Your goal:
Of all the lines below, output only those starting at the one with "Často kladené otázky o návalech horka" and ending at the one with "Evaluării Naționale 2025, pu", both ends included, exactly as written.
** Opening Extracted material block **
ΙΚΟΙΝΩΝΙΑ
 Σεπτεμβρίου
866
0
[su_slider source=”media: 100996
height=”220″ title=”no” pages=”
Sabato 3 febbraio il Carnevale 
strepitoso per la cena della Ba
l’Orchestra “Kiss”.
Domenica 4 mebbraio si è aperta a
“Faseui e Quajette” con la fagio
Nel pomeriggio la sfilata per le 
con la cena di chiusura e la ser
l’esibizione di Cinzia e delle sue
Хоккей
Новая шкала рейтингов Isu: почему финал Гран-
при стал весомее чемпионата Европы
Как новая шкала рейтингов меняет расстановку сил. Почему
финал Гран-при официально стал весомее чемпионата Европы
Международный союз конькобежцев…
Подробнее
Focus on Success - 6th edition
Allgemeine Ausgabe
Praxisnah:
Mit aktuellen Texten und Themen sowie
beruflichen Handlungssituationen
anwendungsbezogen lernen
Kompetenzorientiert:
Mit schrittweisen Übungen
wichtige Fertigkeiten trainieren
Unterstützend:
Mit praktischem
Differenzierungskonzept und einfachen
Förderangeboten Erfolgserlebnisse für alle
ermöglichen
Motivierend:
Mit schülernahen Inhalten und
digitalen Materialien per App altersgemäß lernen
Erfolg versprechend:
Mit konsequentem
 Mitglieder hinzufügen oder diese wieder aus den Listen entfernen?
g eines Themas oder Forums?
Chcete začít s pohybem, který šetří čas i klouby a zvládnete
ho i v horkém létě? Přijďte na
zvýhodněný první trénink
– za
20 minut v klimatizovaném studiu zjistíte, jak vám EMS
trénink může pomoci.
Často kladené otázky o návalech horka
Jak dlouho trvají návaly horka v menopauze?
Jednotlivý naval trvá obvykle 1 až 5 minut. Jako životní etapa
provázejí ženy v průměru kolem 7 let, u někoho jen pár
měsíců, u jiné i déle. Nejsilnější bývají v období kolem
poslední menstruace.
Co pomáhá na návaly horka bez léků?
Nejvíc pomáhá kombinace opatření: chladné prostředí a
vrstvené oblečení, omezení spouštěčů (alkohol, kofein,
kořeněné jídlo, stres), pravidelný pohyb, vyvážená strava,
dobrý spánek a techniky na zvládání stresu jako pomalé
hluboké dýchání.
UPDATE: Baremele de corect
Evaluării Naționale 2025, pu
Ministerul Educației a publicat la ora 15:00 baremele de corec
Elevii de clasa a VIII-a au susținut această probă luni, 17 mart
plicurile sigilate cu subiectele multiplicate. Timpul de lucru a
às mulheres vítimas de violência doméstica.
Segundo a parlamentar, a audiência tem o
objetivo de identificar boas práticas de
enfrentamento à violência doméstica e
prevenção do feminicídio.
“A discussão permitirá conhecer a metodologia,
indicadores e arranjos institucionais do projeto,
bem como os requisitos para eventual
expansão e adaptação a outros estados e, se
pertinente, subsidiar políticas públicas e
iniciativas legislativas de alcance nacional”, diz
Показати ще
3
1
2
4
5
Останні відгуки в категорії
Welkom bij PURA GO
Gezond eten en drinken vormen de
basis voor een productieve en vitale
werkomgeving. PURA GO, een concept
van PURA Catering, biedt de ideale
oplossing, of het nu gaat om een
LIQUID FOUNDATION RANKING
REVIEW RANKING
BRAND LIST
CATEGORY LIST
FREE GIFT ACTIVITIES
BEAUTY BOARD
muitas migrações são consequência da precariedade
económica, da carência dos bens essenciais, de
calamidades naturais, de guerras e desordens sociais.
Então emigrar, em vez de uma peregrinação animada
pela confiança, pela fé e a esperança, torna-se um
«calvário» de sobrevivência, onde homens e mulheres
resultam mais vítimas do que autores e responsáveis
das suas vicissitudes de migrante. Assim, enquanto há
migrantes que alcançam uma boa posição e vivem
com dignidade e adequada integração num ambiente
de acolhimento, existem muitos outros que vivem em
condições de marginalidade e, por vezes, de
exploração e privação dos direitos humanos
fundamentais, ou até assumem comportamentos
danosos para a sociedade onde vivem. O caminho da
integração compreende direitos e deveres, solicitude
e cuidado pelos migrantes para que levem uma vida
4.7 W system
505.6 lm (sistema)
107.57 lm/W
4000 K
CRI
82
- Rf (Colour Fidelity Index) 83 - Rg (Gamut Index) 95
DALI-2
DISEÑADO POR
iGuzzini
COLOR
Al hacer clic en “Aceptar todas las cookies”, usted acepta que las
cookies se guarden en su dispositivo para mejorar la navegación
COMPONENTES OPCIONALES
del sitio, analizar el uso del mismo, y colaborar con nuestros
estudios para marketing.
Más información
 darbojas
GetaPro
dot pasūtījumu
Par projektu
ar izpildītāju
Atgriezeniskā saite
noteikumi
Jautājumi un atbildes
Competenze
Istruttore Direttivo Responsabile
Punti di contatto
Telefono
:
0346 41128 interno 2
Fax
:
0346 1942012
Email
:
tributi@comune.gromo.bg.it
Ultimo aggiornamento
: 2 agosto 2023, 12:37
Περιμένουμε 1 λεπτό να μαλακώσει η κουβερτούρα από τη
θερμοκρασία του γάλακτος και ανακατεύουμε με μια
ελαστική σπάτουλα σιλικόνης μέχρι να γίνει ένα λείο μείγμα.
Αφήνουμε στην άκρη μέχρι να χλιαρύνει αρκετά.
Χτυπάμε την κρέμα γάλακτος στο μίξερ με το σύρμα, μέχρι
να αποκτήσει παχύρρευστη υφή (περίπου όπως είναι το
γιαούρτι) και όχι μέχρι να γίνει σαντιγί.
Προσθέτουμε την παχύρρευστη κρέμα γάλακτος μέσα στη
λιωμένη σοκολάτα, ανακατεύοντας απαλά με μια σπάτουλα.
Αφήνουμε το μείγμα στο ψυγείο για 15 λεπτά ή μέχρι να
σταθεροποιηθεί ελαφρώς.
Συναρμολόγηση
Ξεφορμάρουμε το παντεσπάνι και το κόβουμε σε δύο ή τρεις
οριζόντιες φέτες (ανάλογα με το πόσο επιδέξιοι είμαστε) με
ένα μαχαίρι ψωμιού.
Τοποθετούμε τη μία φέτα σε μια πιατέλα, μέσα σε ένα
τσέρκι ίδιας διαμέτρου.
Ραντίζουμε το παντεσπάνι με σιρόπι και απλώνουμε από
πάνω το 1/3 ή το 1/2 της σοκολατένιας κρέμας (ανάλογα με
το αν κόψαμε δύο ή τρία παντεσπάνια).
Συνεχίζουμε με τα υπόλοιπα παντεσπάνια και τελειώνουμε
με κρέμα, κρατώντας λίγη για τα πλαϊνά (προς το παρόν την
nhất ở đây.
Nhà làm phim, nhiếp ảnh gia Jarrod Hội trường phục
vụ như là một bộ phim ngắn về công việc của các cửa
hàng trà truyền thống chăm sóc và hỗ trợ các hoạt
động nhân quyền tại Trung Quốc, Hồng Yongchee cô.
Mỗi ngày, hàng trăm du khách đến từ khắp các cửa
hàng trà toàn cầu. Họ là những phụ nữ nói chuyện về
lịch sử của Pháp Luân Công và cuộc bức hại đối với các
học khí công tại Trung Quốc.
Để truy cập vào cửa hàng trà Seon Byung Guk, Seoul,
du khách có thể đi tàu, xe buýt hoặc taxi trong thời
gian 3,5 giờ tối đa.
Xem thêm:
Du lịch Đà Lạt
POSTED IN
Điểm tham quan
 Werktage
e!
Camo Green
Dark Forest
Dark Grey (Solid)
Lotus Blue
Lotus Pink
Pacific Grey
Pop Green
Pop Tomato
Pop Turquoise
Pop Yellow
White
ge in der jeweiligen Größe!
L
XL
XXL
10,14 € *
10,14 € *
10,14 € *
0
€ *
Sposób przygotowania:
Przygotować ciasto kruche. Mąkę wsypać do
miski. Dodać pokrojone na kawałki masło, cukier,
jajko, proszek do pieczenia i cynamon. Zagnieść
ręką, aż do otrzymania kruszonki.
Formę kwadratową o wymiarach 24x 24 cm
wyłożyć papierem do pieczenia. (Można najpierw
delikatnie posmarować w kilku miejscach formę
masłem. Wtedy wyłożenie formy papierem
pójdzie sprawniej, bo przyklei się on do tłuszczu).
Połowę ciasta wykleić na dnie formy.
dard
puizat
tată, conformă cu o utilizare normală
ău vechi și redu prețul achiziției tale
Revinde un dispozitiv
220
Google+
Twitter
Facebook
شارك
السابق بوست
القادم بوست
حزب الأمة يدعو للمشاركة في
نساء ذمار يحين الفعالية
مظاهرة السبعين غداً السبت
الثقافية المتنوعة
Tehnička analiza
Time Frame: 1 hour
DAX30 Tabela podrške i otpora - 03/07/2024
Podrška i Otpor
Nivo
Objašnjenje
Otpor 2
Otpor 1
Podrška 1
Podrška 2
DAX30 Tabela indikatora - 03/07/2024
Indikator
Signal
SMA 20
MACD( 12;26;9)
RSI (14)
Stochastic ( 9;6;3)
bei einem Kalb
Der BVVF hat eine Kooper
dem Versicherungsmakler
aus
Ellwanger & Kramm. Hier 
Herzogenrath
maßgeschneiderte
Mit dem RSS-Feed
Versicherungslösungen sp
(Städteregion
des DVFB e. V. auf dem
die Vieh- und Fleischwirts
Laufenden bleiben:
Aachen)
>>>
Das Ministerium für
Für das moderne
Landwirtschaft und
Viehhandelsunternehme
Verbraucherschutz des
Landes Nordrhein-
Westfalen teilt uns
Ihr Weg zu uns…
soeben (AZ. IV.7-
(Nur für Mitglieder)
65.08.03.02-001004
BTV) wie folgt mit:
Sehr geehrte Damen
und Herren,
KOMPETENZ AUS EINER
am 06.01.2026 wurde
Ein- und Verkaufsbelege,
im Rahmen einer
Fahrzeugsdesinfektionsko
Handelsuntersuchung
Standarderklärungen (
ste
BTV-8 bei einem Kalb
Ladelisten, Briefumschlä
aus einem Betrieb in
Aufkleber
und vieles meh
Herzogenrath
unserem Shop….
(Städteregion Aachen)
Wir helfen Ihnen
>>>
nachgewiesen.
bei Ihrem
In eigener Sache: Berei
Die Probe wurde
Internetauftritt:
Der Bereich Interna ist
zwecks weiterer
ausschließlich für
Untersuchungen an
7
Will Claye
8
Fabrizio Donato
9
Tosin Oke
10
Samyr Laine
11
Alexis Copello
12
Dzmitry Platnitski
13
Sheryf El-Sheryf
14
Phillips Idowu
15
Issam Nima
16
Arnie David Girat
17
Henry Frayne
** Closing Extracted material block **
Result of this task:
Často kladené otázky o návalech horka
Jak dlouho trvají návaly horka v menopauze?
Jednotlivý naval trvá obvykle 1 až 5 minut. Jako životní etapa
provázejí ženy v průměru kolem 7 let, u někoho jen pár
měsíců, u jiné i déle. Nejsilnější bývají v období kolem
poslední menstruace.
Co pomáhá na návaly horka bez léků?
Nejvíc pomáhá kombinace opatření: chladné prostředí a
vrstvené oblečení, omezení spouštěčů (alkohol, kofein,
kořeněné jídlo, stres), pravidelný pohyb, vyvážená strava,
dobrý spánek a techniky na zvládání stresu jako pomalé
hluboké dýchání.
UPDATE: Baremele de corect
Evaluării Naționale 2025, pu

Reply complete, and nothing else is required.